§ PASSAGE:
▶
The Breakup of Britain

It’s a thorny old cliché that Scotland couldn’t manage the breakup of Britain by itself. Brexit has ushered in the conditions where England can now do a lot of the heavy lifting. As we (rightly) worry about food shortages, reckless deregulation and logistic chaos, we shouldn’t lose sight of the shifting constitutional crisis and the long-term damage that’s being done to the very stability of Britain.

This is a combined result of the new Tory mindset, shorn of the pretence of paternalism and embittered in its glorious new nationalism. It’s a potent mix of decline and menace which brings the normalisation of food bank culture and leads seamlessly to Priti Patel suggesting we threaten Ireland with food shortages to break a better Brexit deal.

It’s not ahistorical it’s a particular historical approach which shows continuity with a certain thread of British politics.

It’s in this social and international context that Open Democracy notes “The Brexit disaster is an existential crisis in the ‘Idea’ of Britain”.
◀
§ Stored items:
▶
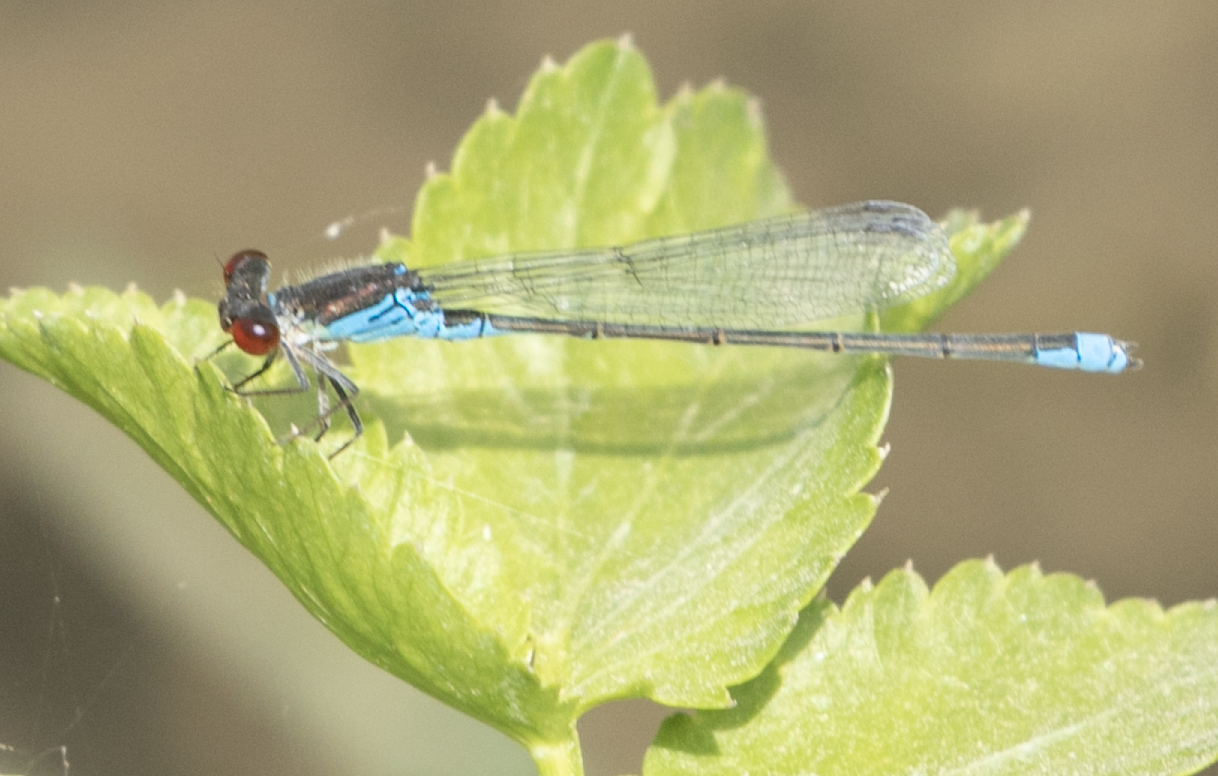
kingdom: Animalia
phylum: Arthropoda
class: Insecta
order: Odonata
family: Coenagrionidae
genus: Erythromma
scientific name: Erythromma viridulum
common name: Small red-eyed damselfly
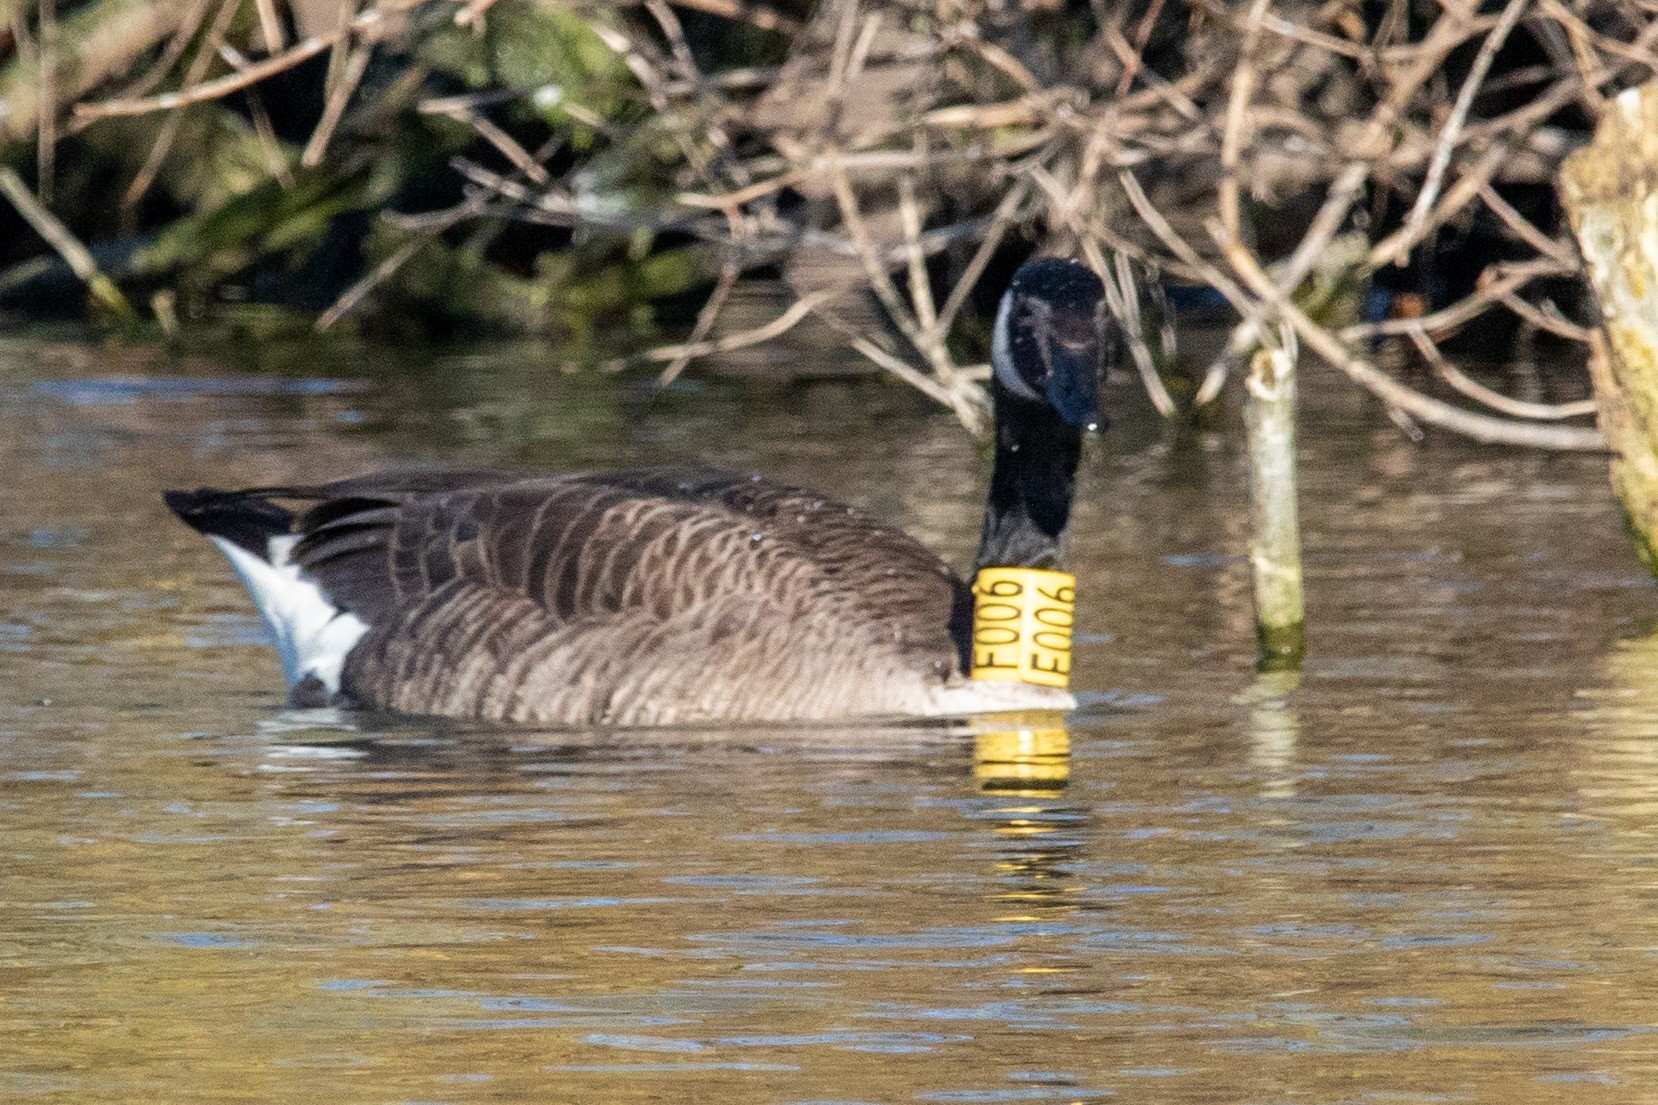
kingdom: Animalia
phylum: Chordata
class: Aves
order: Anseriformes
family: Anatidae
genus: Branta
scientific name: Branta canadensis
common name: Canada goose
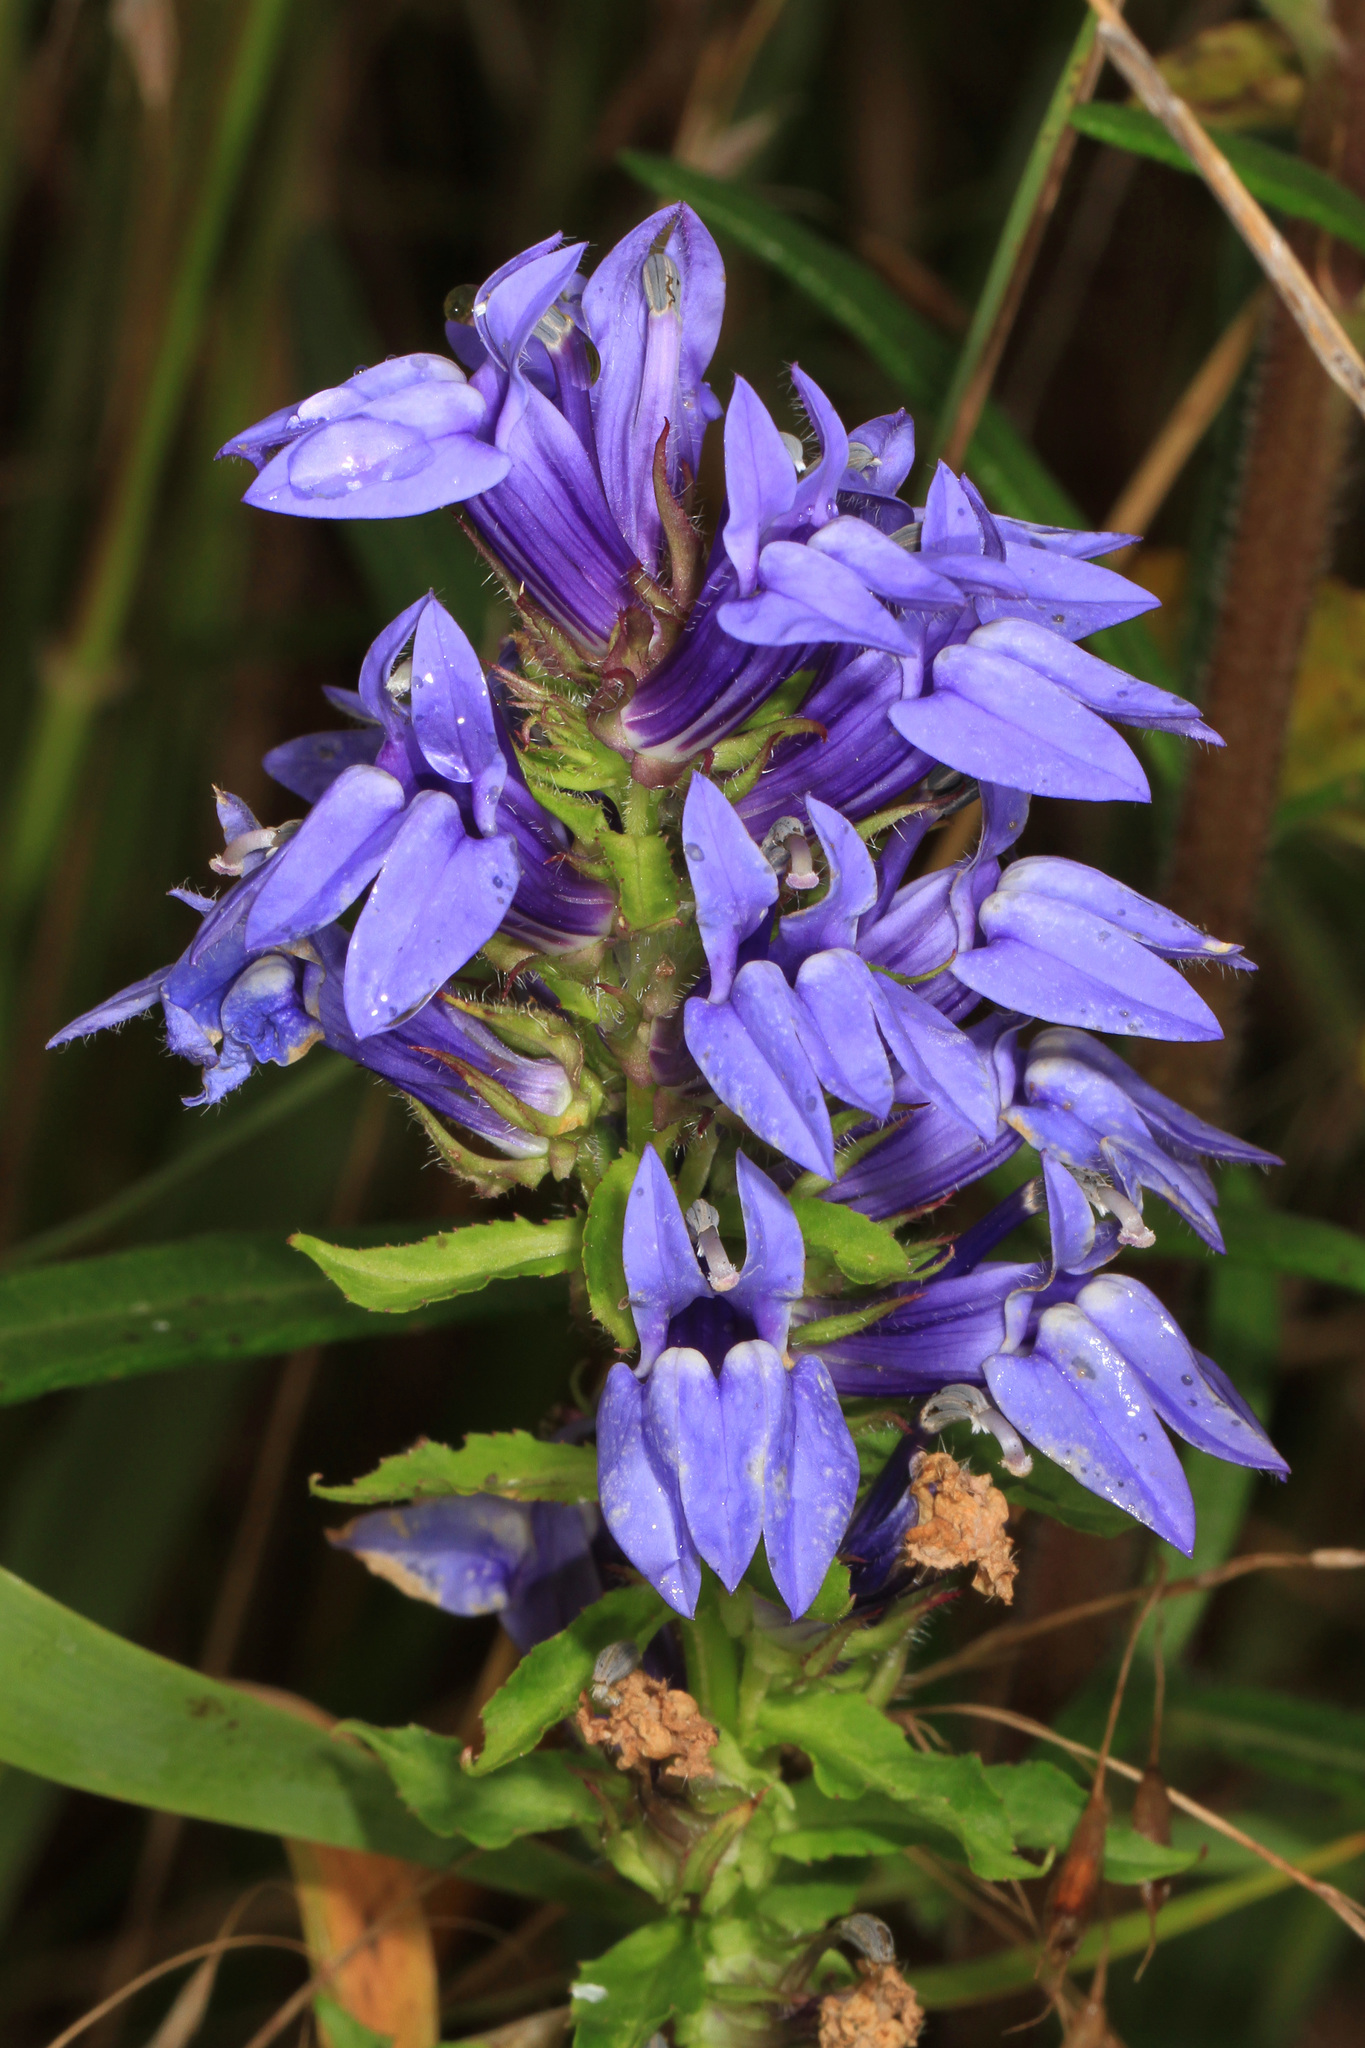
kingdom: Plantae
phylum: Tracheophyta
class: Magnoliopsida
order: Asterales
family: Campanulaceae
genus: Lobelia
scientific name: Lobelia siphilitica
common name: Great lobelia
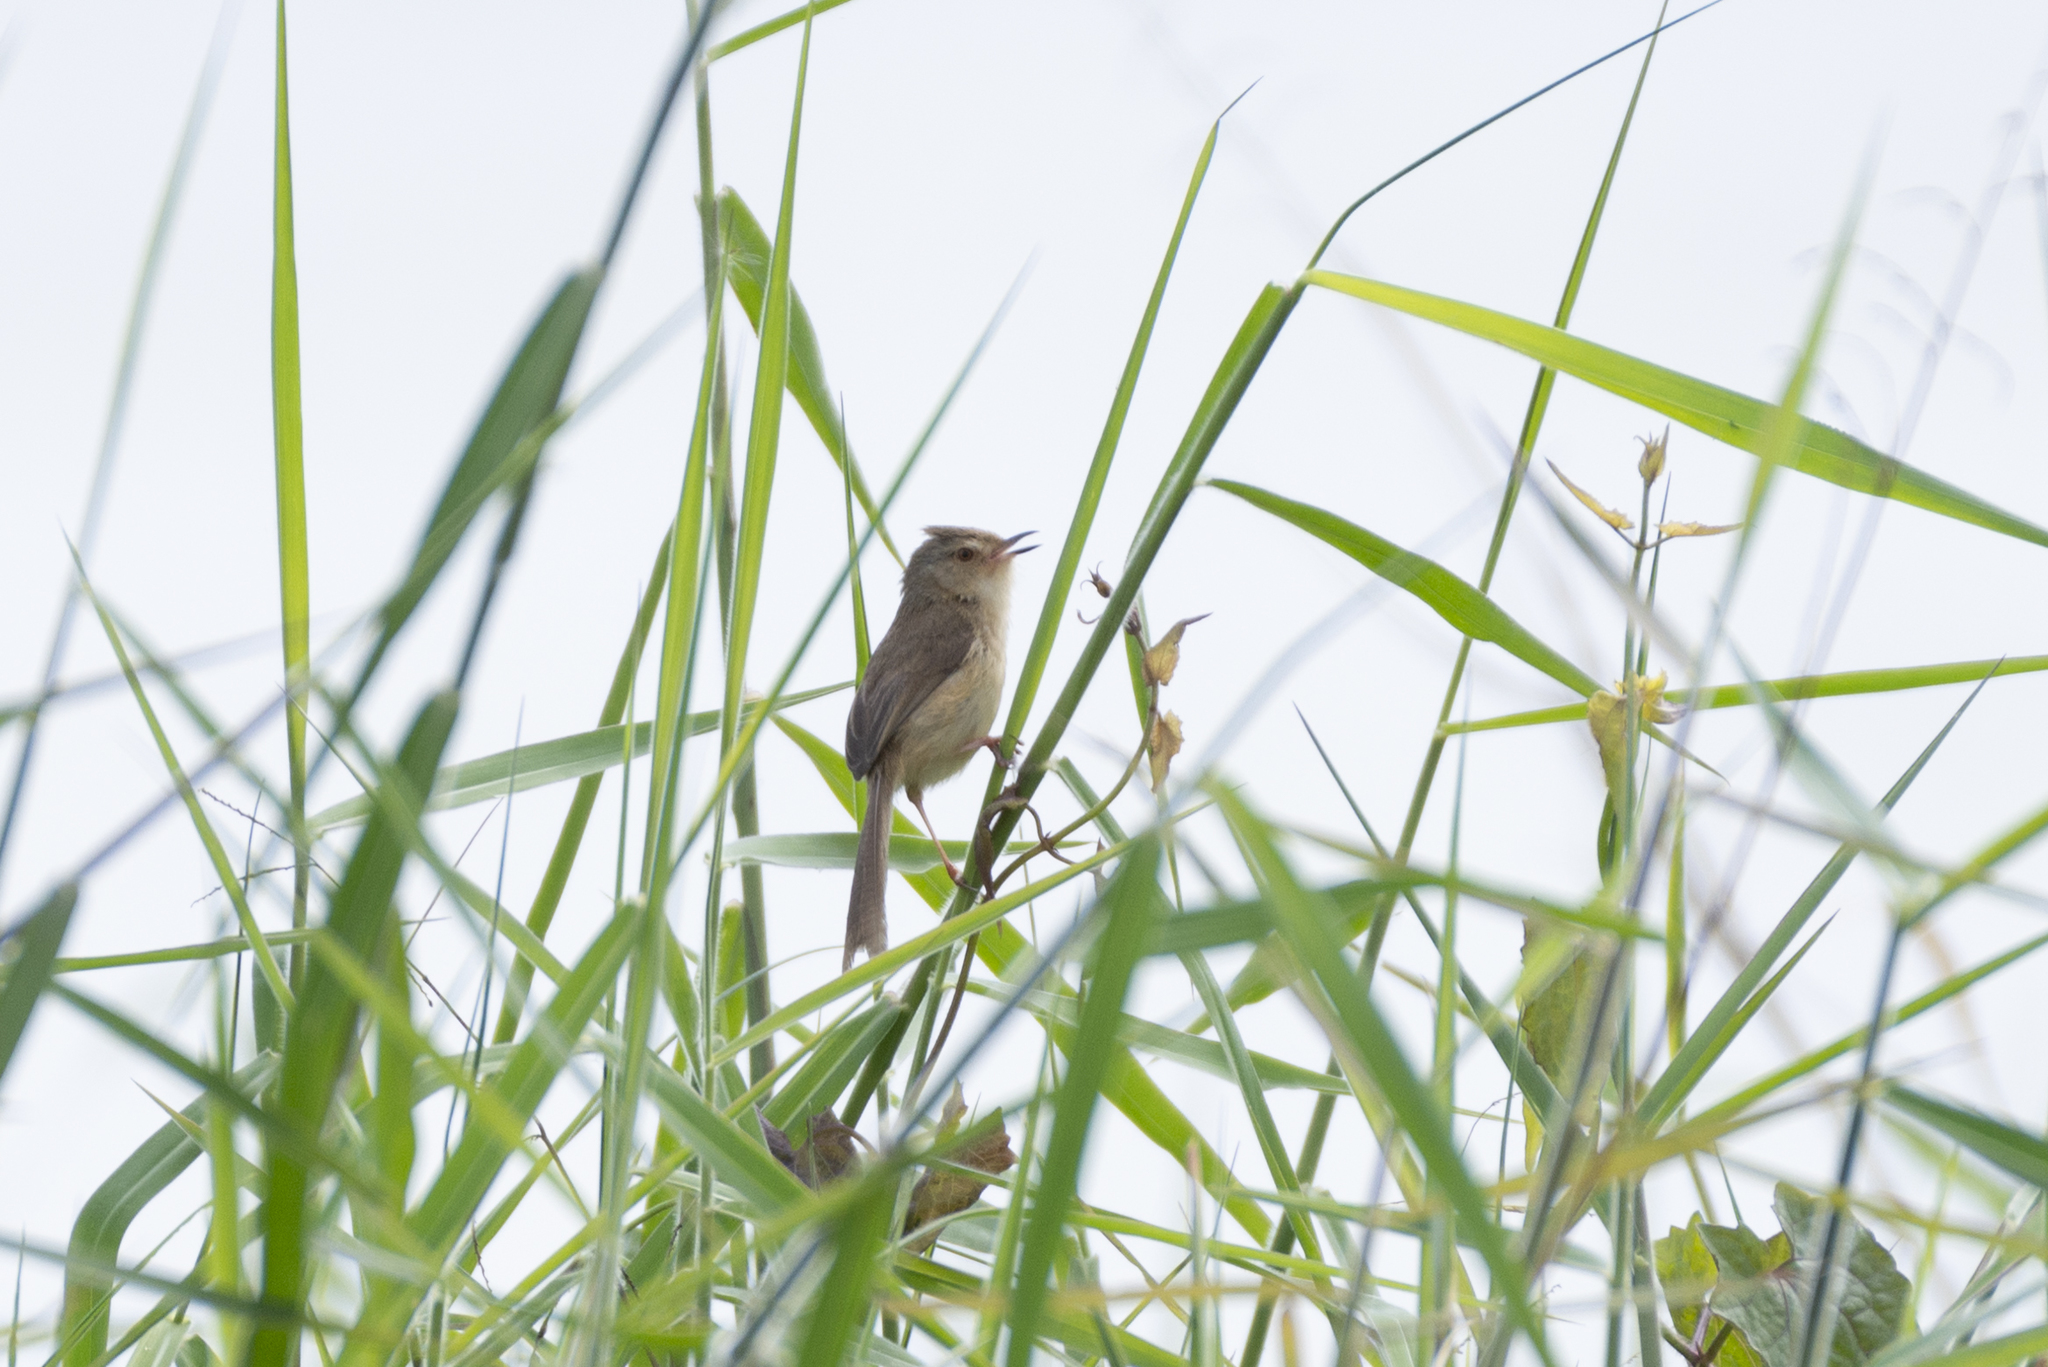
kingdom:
◀
§ YOUR ASSIGNMENT: Continue the piece on the breakup of Britain, starting after its final sentence.

§ WRITTEN REPLY:
Gerry Hassan writes: “The reasons for Brexit lie much deeper in part of the English psyche …The last two and a half years have revealed unattractive things about the English political imagination. First, there has been the ridiculous language of Tory Brexiteers like Jacob Rees-Mogg, Steve Baker, Nadine Dorries and Boris Johnson. They have talked of the UK as a ‘vassal state’ and a ‘colony’ permanently stuck in ‘servitude’, while comparing the EU to Napoleon, the Soviet Union, and of course, Nazi Germany.”

If economic decline and precarity are key drivers to Brexit and the rise of English nationalism, the focus on Ireland and the open contempt for the Celtic nations are not accidental outcomes.

As Mark Hutchinson writes in the Irish Times: “There is a deep sense of irony in that it is England’s own decision to now leave the European Union, and recover a supposedly independent global presence, that has finally exposed how little may now be left of Britishness in the 21st century. The term British was first used by James I and VI, when, as King of Scotland, he ascended the thrones of England and Ireland in 1603. But such an identity did not find the sort of dominant cultural presence we might expect in either Scotland or England. They remained separate kingdoms until the Act of Union of 1707.”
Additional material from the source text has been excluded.